THE TASK: The reply is to contain the full listing, repeated exactly, with pictures left out.

EXERCISE DATA:
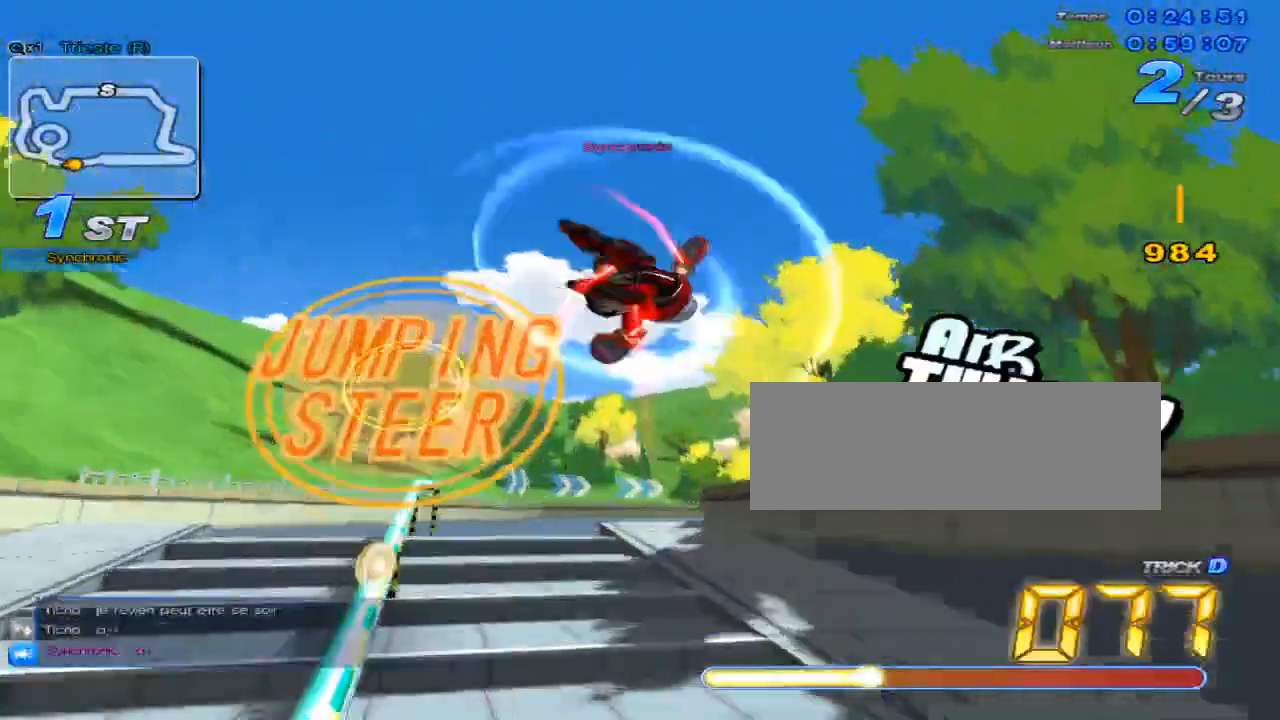
{"keys": ["up"], "events": [[67, "down", "down"], [67, "right", "down"], [200, "down", "up"], [200, "right", "up"], [334, "c", "up"], [334, "up", "down"], [334, "x", "up"]]}
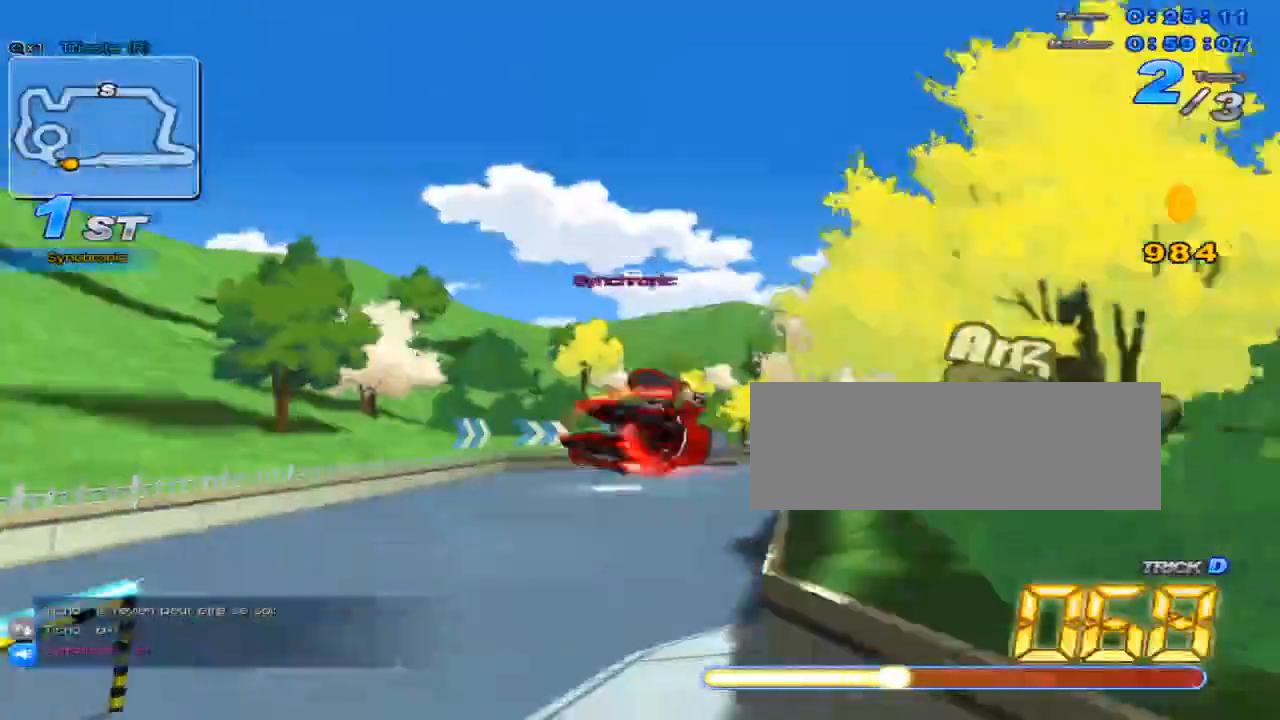
{"keys": ["right", "up"], "events": [[217, "right", "down"], [383, "up", "up"], [450, "up", "down"]]}
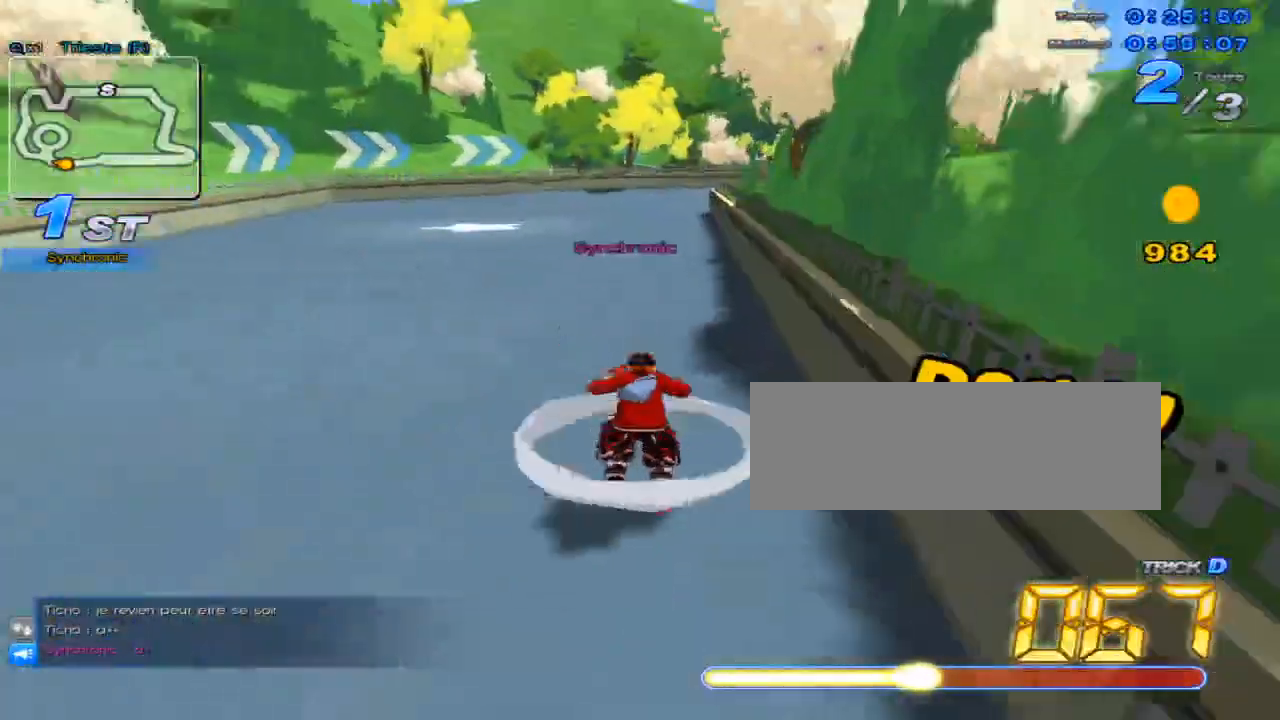
{"keys": ["right", "up"], "events": [[167, "right", "up"], [334, "w", "down"], [467, "w", "up"], [501, "right", "down"]]}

WRITTEN SOLUTION:
{"keys": ["up"], "events": [[67, "down", "down"], [67, "right", "down"], [200, "down", "up"], [200, "right", "up"], [334, "c", "up"], [334, "up", "down"], [334, "x", "up"]]}
{"keys": ["right", "up"], "events": [[217, "right", "down"], [383, "up", "up"], [450, "up", "down"]]}
{"keys": ["right", "up"], "events": [[167, "right", "up"], [334, "w", "down"], [467, "w", "up"], [501, "right", "down"]]}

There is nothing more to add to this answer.